Swap the FOP for a BOP and you are looking at the equivalent of the blemished tomato – Broken leaf not whole. Are the skin streaks merely cosmetic? Do they affect the taste compared to the beauty and ordinary? Maybe it’s a hardy heirloom variety with special characteristics passed on through generations. There are many experts who prefer a BOP from a top producer to a great looking and hence Beauty grade one from a lesser source of origin.

Finally, the misshapen tomato looks weird but that doesn’t show how it differs in flavor from the beauty. It could well be the best choice of all, since it will be discounted in price because of its appearance. This misshapen fruit comes from the same plant and harvest as the beauty and is exactly the same in taste but doesn’t look as good.

The tomato comparison puts tea grading in context: The categories answer a simple commercial question concerning a lot up for auction or direct purchase: What does add up for us to work with? Both seller and buyer of a tea have only the final product to use to sort out the outputs of the processing. The tea can be lab tested later in the distribution chain, for customs and safety regulators, retailer quality control and blending recipes.
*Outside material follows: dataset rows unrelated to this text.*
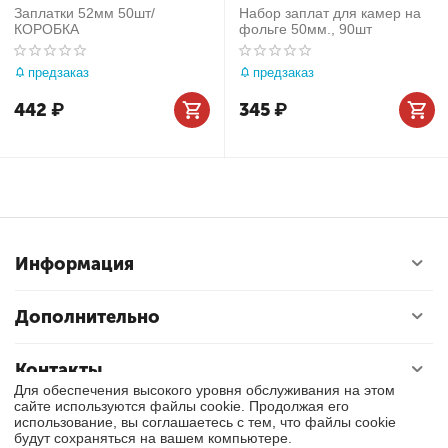
Заплатки 52мм 50шт/
Набор заплат для камер на
КОРОБКА
фольге 50мм., 90шт
предзаказ
предзаказ
442
₽
345
₽
Информация
Дополнительно
Контакты
Для обеспечения высокого уровня обслуживания на этом
сайте используются файлы cookie. Продолжая его
использование, вы соглашаетесь с тем, что файлы cookie
© 2017 - 2026 Тулса. Все права защищены.
будут сохраняться на вашем компьютере.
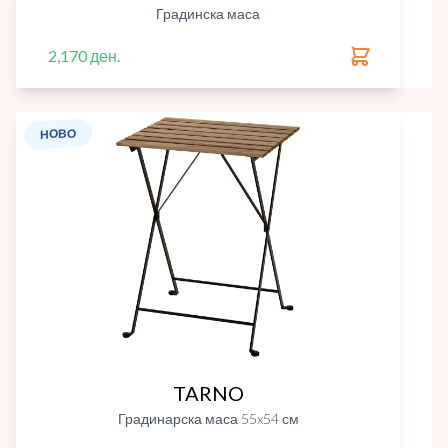
Градинска маса
2,170 ден.
НОВО
TARNO
Градинарска маса 55x54 см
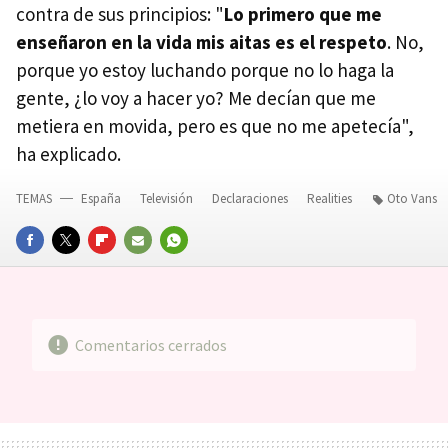
contra de sus principios: "
Lo primero que me
enseñaron en la vida mis aitas es el respeto
. No,
porque yo estoy luchando porque no lo haga la
gente, ¿lo voy a hacer yo? Me decían que me
metiera en movida, pero es que no me apetecía",
ha explicado.
TEMAS
España
Televisión
Declaraciones
Realities
Oto Vans
FACEBOOK
TWITTER
FLIPBOARD
E-
WHATSAPP
MAIL
Comentarios cerrados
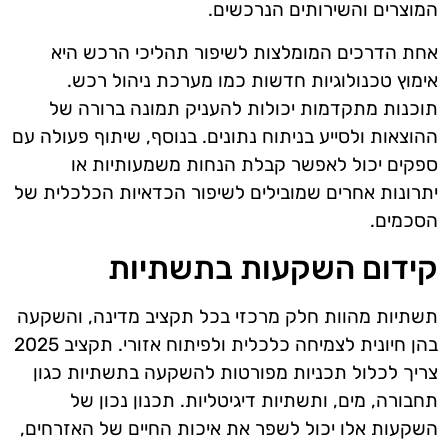
המוצרים והשירותים הנרכשים.
אחת הדרכים המומלצות לשיפור תהליכי הרכש היא
אימוץ טכנולוגיות חדשות כמו מערכת ניהול רכש.
תוכנות מתקדמות יכולות להעניק תמונה ברורה של
ההוצאות ולסייע בניתוח נתונים. בנוסף, שיתוף פעולה עם
ספקים יכול לאפשר קבלת הנחות משמעותיות או
יתרונות אחרים שמובילים לשיפור הכדאיות הכלכלית של
הסכמים.
קידום השקעות בתשתיות
תשתיות מהוות חלק מרכזי בכל תקציב מדינה, והשקעה
בהן חיונית לצמיחה כלכלית ולפיתוח אזורי. תקציב 2025
צריך לכלול תכניות מפורטות להשקעה בתשתיות כגון
תחבורה, מים, ותשתיות דיגיטליות. תכנון נכון של
השקעות אלו יכול לשפר את איכות החיים של האזרחים,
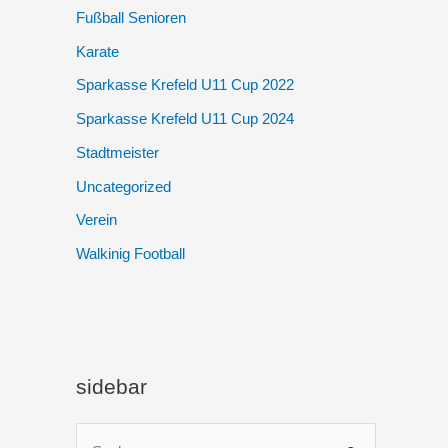
Fußball Senioren
Karate
Sparkasse Krefeld U11 Cup 2022
Sparkasse Krefeld U11 Cup 2024
Stadtmeister
Uncategorized
Verein
Walkinig Football
sidebar
S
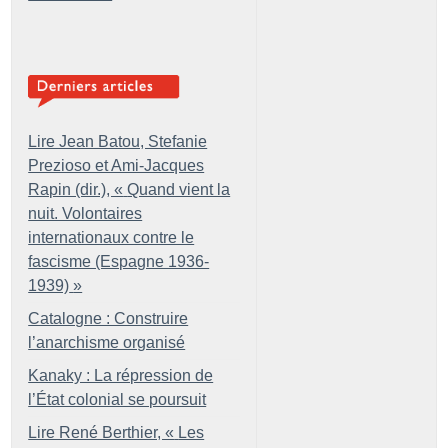
Lire Jean Batou, Stefanie
Prezioso et Ami-Jacques
Rapin (dir.), «
Quand vient la
nuit. Volontaires
internationaux contre le
fascisme (Espagne 1936-
1939)
»
Catalogne : Construire
l’anarchisme organisé
Kanaky : La répression de
l’État colonial se poursuit
Lire René Berthier, «
Les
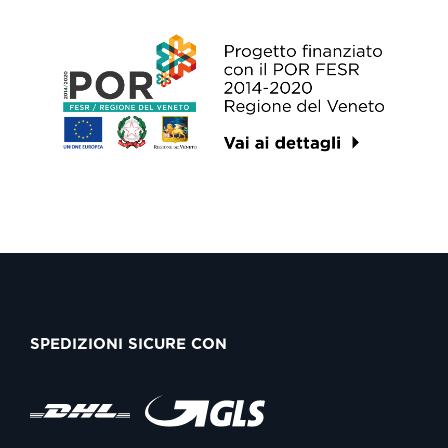
SPEDIZIONI SICURE CON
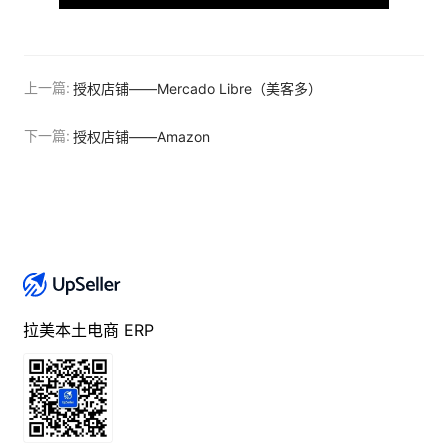
上一篇:
授权店铺——Mercado Libre（美客多）
下一篇:
授权店铺——Amazon
拉美本土电商 ERP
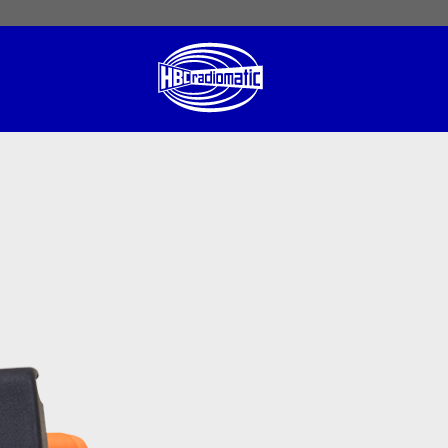
 English
English US
Norsk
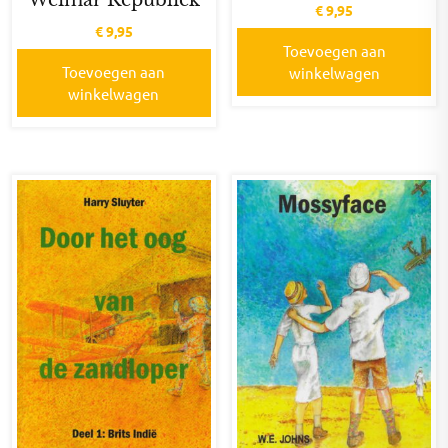
Weimar Republiek
€
9,95
€
9,95
Toevoegen aan
Toevoegen aan
winkelwagen
winkelwagen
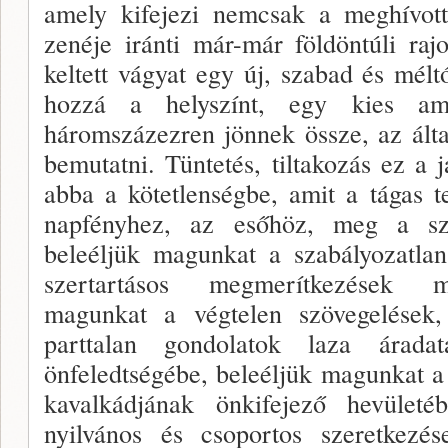
amely kifejezi nemcsak a meghívott,
zenéje iránti már-már földöntúli raj
keltett vágyat egy új, szabad és méltó
hozzá a helyszínt, egy kies ame
háromszázezren jönnek össze, az álta
bemutatni. Tüntetés, tiltakozás ez a
abba a kötetlenségbe, amit a tágas t
napfényhez, az esőhöz, meg a szé
beleéljük magunkat a szabályozatla
szertartásos megmerítkezések me
magunkat a végtelen szövegelések
parttalan gondolatok laza árada
önfeledtségébe, beleéljük magunkat a
kavalkádjának önkifejező hevület
nyilvános és csoportos szeretkezés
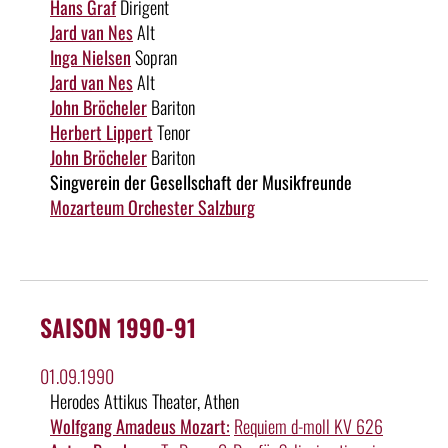
Hans Graf
Dirigent
Jard van Nes
Alt
Inga Nielsen
Sopran
Jard van Nes
Alt
John Bröcheler
Bariton
Herbert Lippert
Tenor
John Bröcheler
Bariton
Singverein der Gesellschaft der Musikfreunde
Mozarteum Orchester Salzburg
SAISON 1990-91
01.09.1990
Herodes Attikus Theater, Athen
Wolfgang Amadeus Mozart:
Requiem d-moll KV 626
Tea grades in general are at best guidelines. There’s no standardization and too much subjectivity and self-interest in much of the rating. They can definitely be helpful. But just that. They are not reliable indicators of overall quality.

An Indian TGFOP or Sri Lanka OP (Ceylon teas basically uses the simpler OP and BOP distinction) from a well-regarded source of origin is probably more than good enough and affordable for most tea drinkers.  Many of the best brands that market their teas in tins don’t list a pekoe grade. They don’t need to.

3 thoughts on “Pekoe Tea Grades: Unmuddling OP, BOP, SFTGFOP System

  1. How can we know if a tea is free from pollutants and pesticides? If it is grown in a pollution free area, and under organic standards?

  2. Certified organic teas are – in theory, at least – inherently free of pesticides and pollutants. However, I would like to point out that even a cup of tea brewed from leaves produced in a conventional (as in non-organic certified) garden will have negligible, probably indetectable, amounts of residue. Please keep this in mind when you are buying your milk, produce, meat, etc., at the supermarket. If you’re not buying organic in these categories, changing those purchasing habits will have substantially more positive health benefits than whatever tea you are buying.

  3. How can being grown organically insure against pollutants? China has some of the worst air pollution in the world. Not only are these pollutants deposited on the leaves, but the soil has been absorbing them for decades!